Coordination Driven Self-Assembly in Co(II) Coordination Polymers Displaying Unprecedented Topology, Water Cluster, Chirality, and Spin-Canted Magnetic Behavior

Abstract

The present work reports facile synthesis, full characterization, and architectural diversity of seven Co(II) coordination polymers, namely, [{Co(H2MBP)2(12-CDA)}·CH3OH]∞ (1), [{Co(H2MBP)(12-CDA)(H2O)}]∞ (2), [{Co0.5(H2MBP)(14-CDA)0.5}·(H2O)2.5]∞ (3), [{Co(H2MBP)(14-CDA)(H2O)2}]∞ (4), [{Co(H2MBP)(13-ADA)0.5}]∞ (5), [{Co(H2MBP)2(135-CTA)(H2O)}(H2O)3.5]∞ (6), and [{Co2(μ2O)(H2MBP)3(1245-CHA)}(H2O)12]∞ (7), derived from a 4,4′-methylene bispyrazole (H2MBP) ligand and various flexible dicarboxylate coligands. The type of alicyclic flexible carboxylate coligand used in the synthesis and its coordination to the metal center play a key role in controlling the dimensionality and topology of the frameworks. Topological analysis of the simplified nets reveals that 1 and 3 possess a 4-connected sql topology, 2 features a 3-connected uninodal hcb topology, 5 contains a 3D cds topology, and 7 possesses an unprecedented new 3D topology.
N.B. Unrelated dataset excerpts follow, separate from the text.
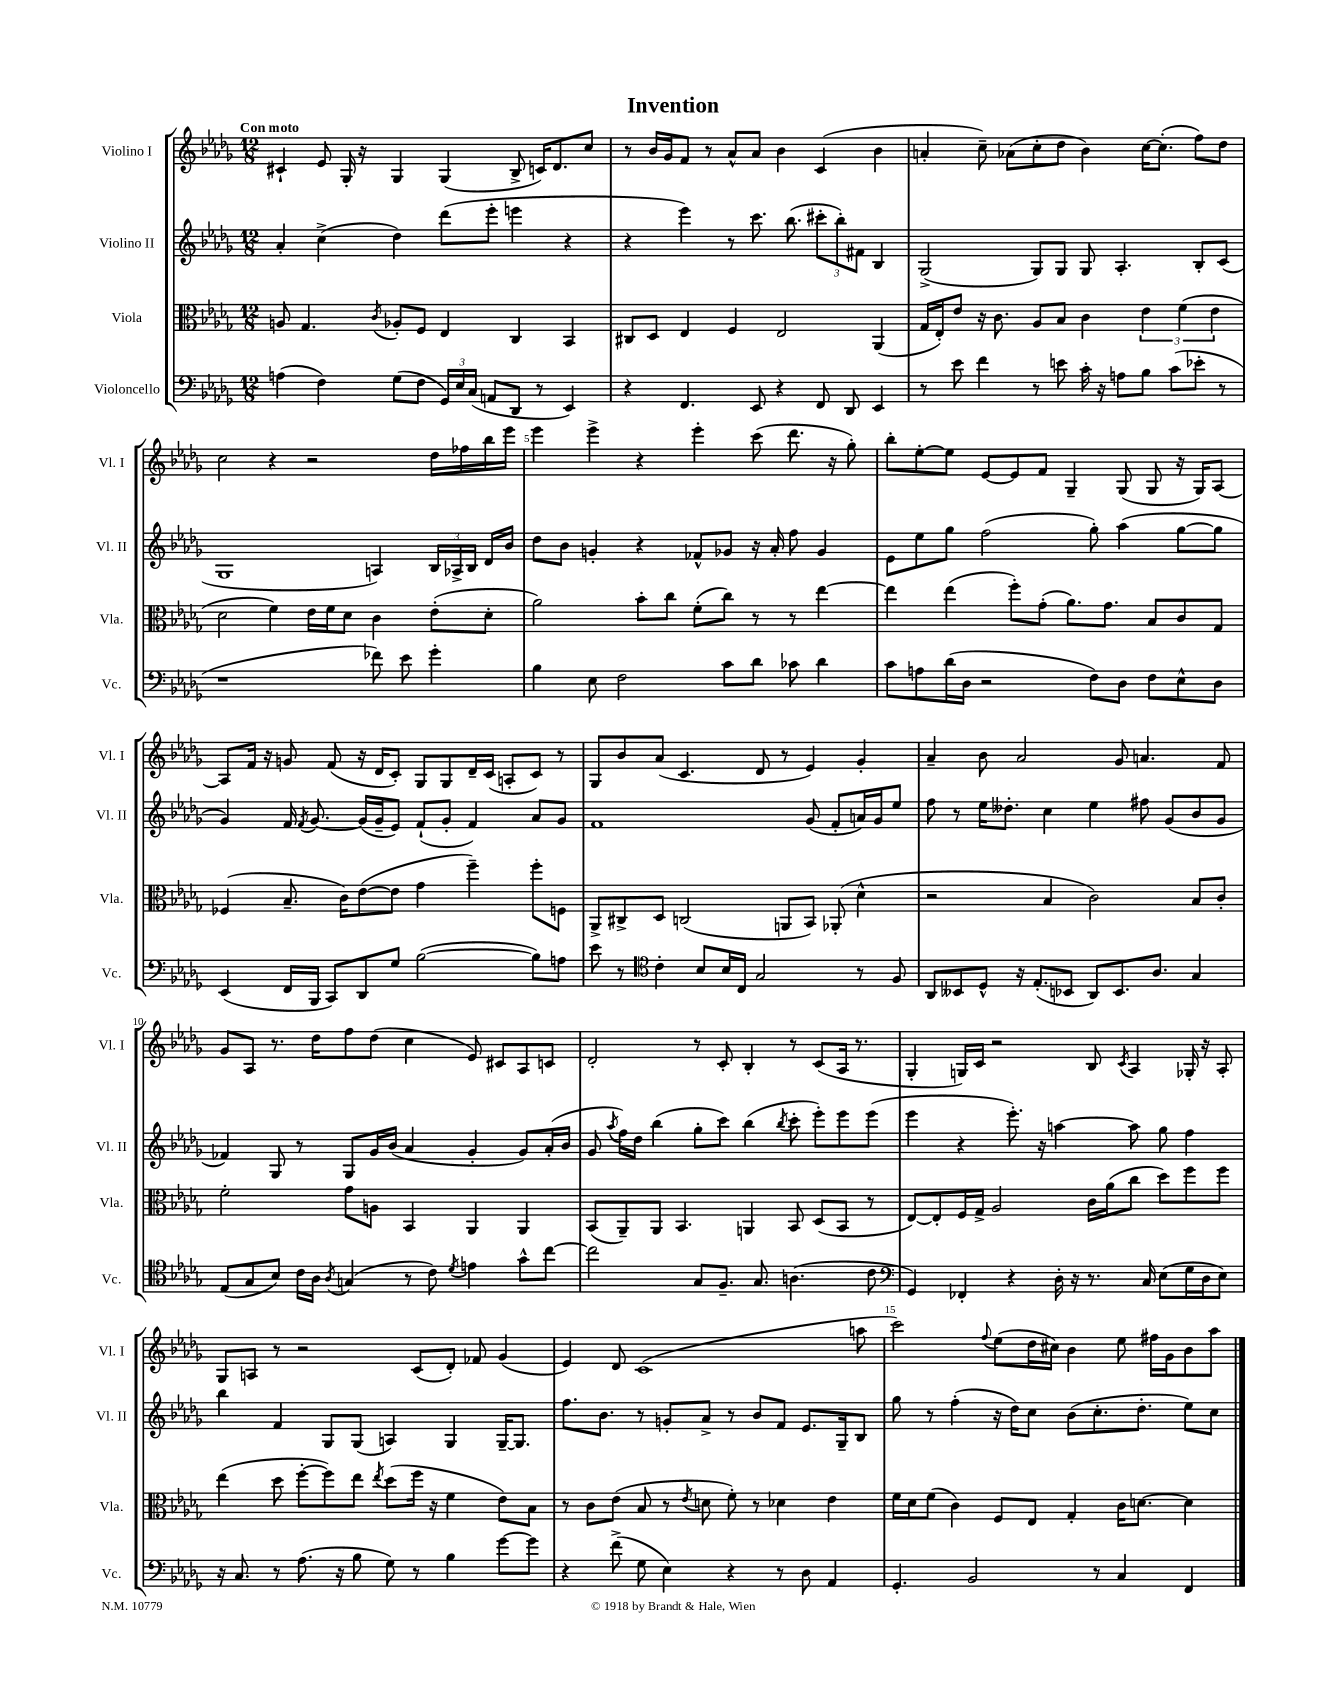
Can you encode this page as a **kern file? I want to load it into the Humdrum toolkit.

**kern	**kern	**kern	**kern
*staff4	*staff3	*staff2	*staff1
*clefF4	*clefC3	*clefG2	*clefG2
*k[b-e-a-d-g-]	*k[b-e-a-d-g-]	*k[b-e-a-d-g-]	*k[b-e-a-d-g-]
*M12/8	*M12/8	*M12/8	*M12/8
(4A\	8A/	4a-'/	4c#`/
.	4.G-/	.	.
4F\)	.	(4cc^\	8e-/
.	.	.	16G-'/
.	.	.	16r
.	8qc/	.	.
(8G-\L	8A-'/L	4dd-\)	4G-/
8F\J	8F/J	.	.
24GG-/LL)	4E-/	(8ddd-\L	(4G-/
24E-/	.	.	.
(24C/JJ	.	.	.
8AA/L	.	8eee-'\J	.
8DD-/J	4C/	4eee\	8B-^/
8r	.	.	16c/LK)
.	.	.	8.d-/
4EE-/)	4BB-/	4r	.
.	.	.	8cc/J
=	=	=	=
4r	8C#/L	4r	8r
.	8D-/J	.	16b-/LL
.	.	.	16g-/J
4.FF/	4E-/	4eee-\)	8f/J
.	.	.	8r
.	4F/	8r	8a-^^/L
8EE-/	.	8.ccc\	8a-/J
4r	2E-/	.	4b-\
.	.	(8.bb-\	.
8FF/	.	12ccc#'\L	(4c/
.	.	12bb-'\)	.
8DD-/	.	.	.
.	.	12f#\J	.
4EE-/	(4AA-/	4B-/	4b-\
=	=	=	=
8r	16G-/LL	(2G-^/	4a'/
.	16E-'/J)	.	.
8e-\	8e-/J	.	.
4f\	16r	.	8cc~\)
.	8.c\	.	.
.	.	.	(8a-\L
8r	8A-/L	8G-/L)	8cc'\
8e\	8B-/J	8G-/J	8dd-\J
16c'\	4c\	8G-/	4b-\)
16r	.	.	.
8A\L	.	4.A-'/	.
8B-\J	6e-\	.	[16cc\LK
.	.	.	(8.cc'\]J
(8c\L	.	.	.
.	(6f\	.	.
8e-'\J	.	8B-'/L	8ff\L)
.	6e-\	.	.
8r	.	(8c/J	8dd-\J
=	=	=	=
1r	2d-\	1G-	2cc\
.	4f\)	.	4r
.	16e-\LL	.	2r
.	16f\J	.	.
.	8d-\J	.	.
8f-\)	4c\	4A/)	.
8e-\	.	.	.
4g-'\	(8e-'\L	24B-/LL	16dd-\LL
.	.	24A-^/	.
.	.	.	16ff-\
.	.	24B-/JJ	.
.	8d-'\J	16d-/LL	16bb-\
.	.	16b-/JJ	16eee-\JJ
=	=	=	=
4B-\	2a-\)	8dd-\L	4eee-\
.	.	8b-\J	.
8E-\	.	4g'/	4eee-^\
2F\	.	.	.
.	8b-'\L	4r	4r
.	8cc\J	.	.
.	(8f'\L	8f-^^/L	4eee-'\
8c\L	8cc\J)	8g-/J	.
8d-\J	8r	16r	(8ccc\
.	.	16a-'/	.
8c-\	8r	8ff\	8.ddd-\
4d-\	[4ee-\	4g-/	.
.	.	.	16r
.	.	.	8gg-'\)
=	=	=	=
8c\L	4ee-\]	8e-\L	8bb-'\L
8A\	.	8ee-\	[8ee-'\
(16d-\L	(4ee-\	8gg-\J	8ee-\]J
16D-\JJ	.	.	.
2r	.	(2ff\	[8e-/L
.	8ff'\L)	.	8e-/]
.	(8g-'\J	.	8f/J
.	8.a-\L)	.	4G-~/
8F\L)	.	8gg-'\)	.
.	8.g-\J	.	.
8D-\J	.	(4aa-\	(8G-/
8F\L	8B-/L	.	8G-/
8E-^^\	8c/	[8gg-\L	16r
.	.	.	16G-/LK)
8D-\J	8G-/J	8gg-\]J	[8A-/J
=	=	=	=
(4EE-/	(4F-/	4g-/)	8A-/]L
.	.	.	16f/Jk
.	.	.	16r
16FF/LL	8.B-~/	16f/	8g/
.	.	8qf/	.
16BBB-/JJ	.	[8.g-/	.
8CC/L)	.	.	(8f/
.	16c\LK)	.	.
8DD-/	([8e-\	(16g-/]LL	16r
.	.	16g-~/J	16d-/LK
8G-/J	8e-\]J	8e-/J)	8c'/J)
([2B-\	4g-\	(8f`/L	8G-/L
.	.	8g-'/J	8G-/
.	4ff~\)	4f/)	16d-~/L
.	.	.	(16c/JJ
.	.	.	8A'/L
8B-\]L)	8ff'\L	8a-/L	8c/J)
8A\J	8F\J	8g-/J	8r
=	=	=	=
8e-\	8AA-^/L	1f	8G-/L
8r	8C#^/	.	8b-/
*clefC4	*	*	*
4c'\	8D-/J	.	(8a-/J
.	(2C/	.	4.c/
8B-/L	.	.	.
16B-/L	.	.	.
16C/JJ	.	.	.
2G-/	.	.	8d-/
.	8AA/L	.	8r
.	8BB-/J)	(8g-/	4e-/)
.	(8AA-'/	8f'/L	.
8r	4d-^^\	16a/L)	4g-'/
.	.	16g-/J	.
8F/	.	8ee-/J	.
=	=	=	=
8AA-/L	2r	8ff\	4a-~/
8BB--/	.	8r	.
8D-^^/J	.	16ee-\LK	8b-\
.	.	8.dd--'\J	.
16r	.	.	2a-/
(8.E-'/L	.	.	.
.	4B-/	4cc\	.
8BB-/J	.	.	.
8AA-/L)	2c\)	4ee-\	.
8.BB-/	.	.	8g-/
.	.	8ff#\	4.a/
8.A-/J	.	.	.
.	.	(8g-/L	.
4G-/	8B-/L	8b-/	.
.	8c'/J	8g-/J	8f/
=	=	=	=
(8E-/L	2f'\	4f-/)	8g-/L
8G-/	.	.	8A-/J
8B-/J)	.	8G-/	8.r
16c\LL	.	8r	.
16A-\JJ	.	.	16dd-\LK
8qA-/	.	.	.
(4G/	8g-\L	8G-/L	8ff\
.	8A\J	16g-/L	(8dd-\J
.	.	(16b-/JJ	.
8r	4BB-/	4a-/	4cc\
8c\)	.	.	.
8qd-/	.	.	.
4e\	4AA-/	4g-'/	8e-/)
.	.	.	8c#/L
8g-^^\L	4AA-/	8g-/L)	8A-/
[8cc\J	.	(16a-'/L	8c/J
.	.	16b-/JJ	.
=	=	=	=
2cc\]	(8BB-/L	8g-/	2d-'/
.	.	8qaa-/	.
.	8AA-~/)	16ff\LL)	.
.	.	16dd-\JJ	.
.	8AA-/J	(4bb-\	.
.	4.BB-/	.	.
8G-/L	.	8gg-'\L	8r
8.F~/J	.	8ccc\J)	8c'/
.	4AA/	(4bb-\	4B-'/
8.G-/	.	.	.
.	.	8qbb-/	.
(4.A\	8BB-/	8ccc'\	8r
.	(8D-/L	8eee-'\L)	(8c/L
.	8BB-/J	8eee-\	16A-/Jk
.	.	.	8.r
8c\	8r	(8eee-\J	.
=	=	=	=
*clefF4	*	*	*
4GG-/)	[8E-/L)	4eee-\	4G-'/
.	8E-'/]	.	.
4FF-'/	16F/L	4r	16G/LL)
.	16G-^/JJ	.	16c/JJ
.	2A-/	.	2r
4r	.	8.eee-'\)	.
.	.	16r	.
16D-'\	.	[4aa\	.
16r	.	.	.
8.r	16c\LL	.	8B-/
.	(16a-\J	.	.
.	.	.	8qc/
.	8cc\J	8aa\]	4A-/
16C/	.	.	.
(8E-\L	8dd-\L)	8gg-\	.
16G-\L	8ff\	4ff\	16G-'/
16D-\J	.	.	16r
8E-\J)	8ff\J	.	8A-'/
=	=	=	=
16r	(4ee-\	4bb-\	8G-/L
8.C/	.	.	.
.	.	.	8A/J
8r	8dd-\	4f/	8r
(8.A-\	[8ff'\L	.	2r
.	8ff\])	8G-/L	.
16r	.	.	.
8B-\	8ee-\J	(8G-/J	.
.	8qee-/	.	.
8G-\)	(8dd-\L	4A/)	.
8r	16ff\Jk	.	(8c/L
.	16r	.	.
4B-\	4f\	4G-/	8d-'/J)
.	.	.	8f-/
[8g-\L	8e-\L)	[16G-~/LK	(4g-/
.	.	8.G-/]J	.
8g-\]J	8B-\J	.	.
=	=	=	=
4r	8r	8.ff\L	4e-/)
.	8c\L	.	.
.	.	8.b-\J	.
(8f^\	(8e-\J	.	8d-/
8G-\	8B-/	8r	(1c
4E-\)	8r	8g'/L	.
.	8qe-/	.	.
.	8d\	8a-^/J	.
4r	8f'\)	8r	.
.	8r	8b-/L	.
8r	4d-\	8f/J	.
8D-\	.	8.e-/L	.
4AA-/	4e-\	.	.
.	.	16G-~/k	.
.	.	8B-/J	8aa\
=	=	=	=
4.GG-'/	16f\LL	8gg-\	2ccc\)
.	16d-\J	.	.
.	(8f\J	8r	.
.	4c\)	(4ff'\	.
2BB-/	.	.	.
.	.	.	8qqff/
.	8F/L	16r	(8ee-\L
.	.	16dd-\LK)	.
.	8E-/J	8cc\J	16dd-\L
.	.	.	16cc#\JJ)
.	4G-'/	(8b-\L	4b-\
8r	.	8.cc'\	.
4C/	16c\LK	.	8ee-\
.	[8.d\J	8.dd-'\J	.
.	.	.	16ff#\LL
.	.	.	16g-\J
4FF/	4d\]	8ee-\L)	8b-\
.	.	8cc\J	8aa-\J
==	==	==	==
*-	*-	*-	*-
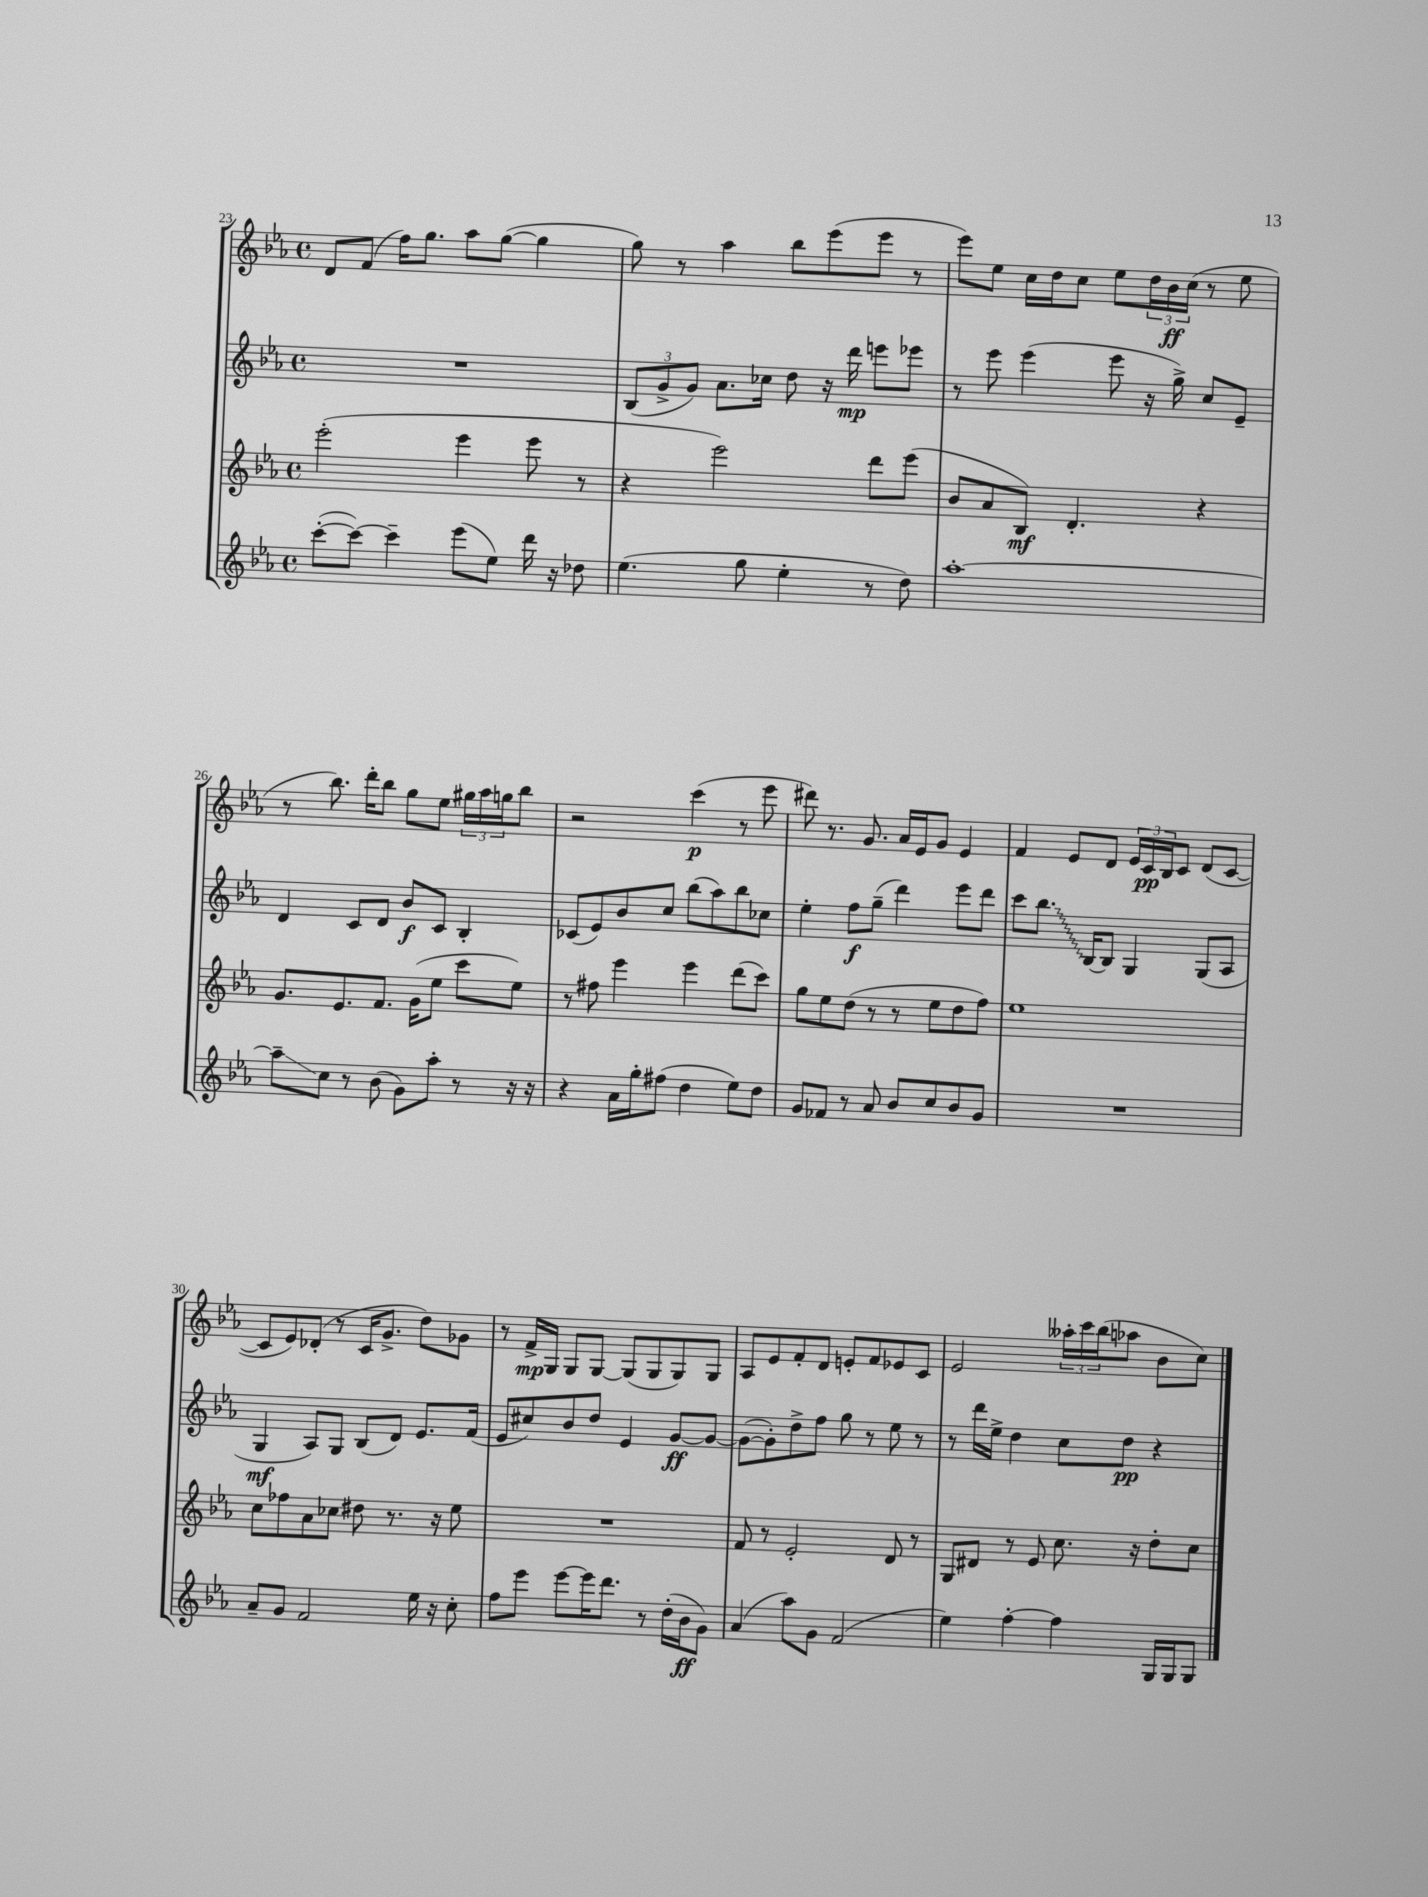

Interestingly, a well-resolved 1D water chain is found within 3 and the presence of a heptanuclear water cluster assisted via a free carboxylate group is observed in 6. Chirality associated with 5 has been supported by solid-state CD spectra, and variable-temperature magnetic studies indicate that 7 exhibits canted magnetic coupling between the carboxylate bridged Co(II) ions.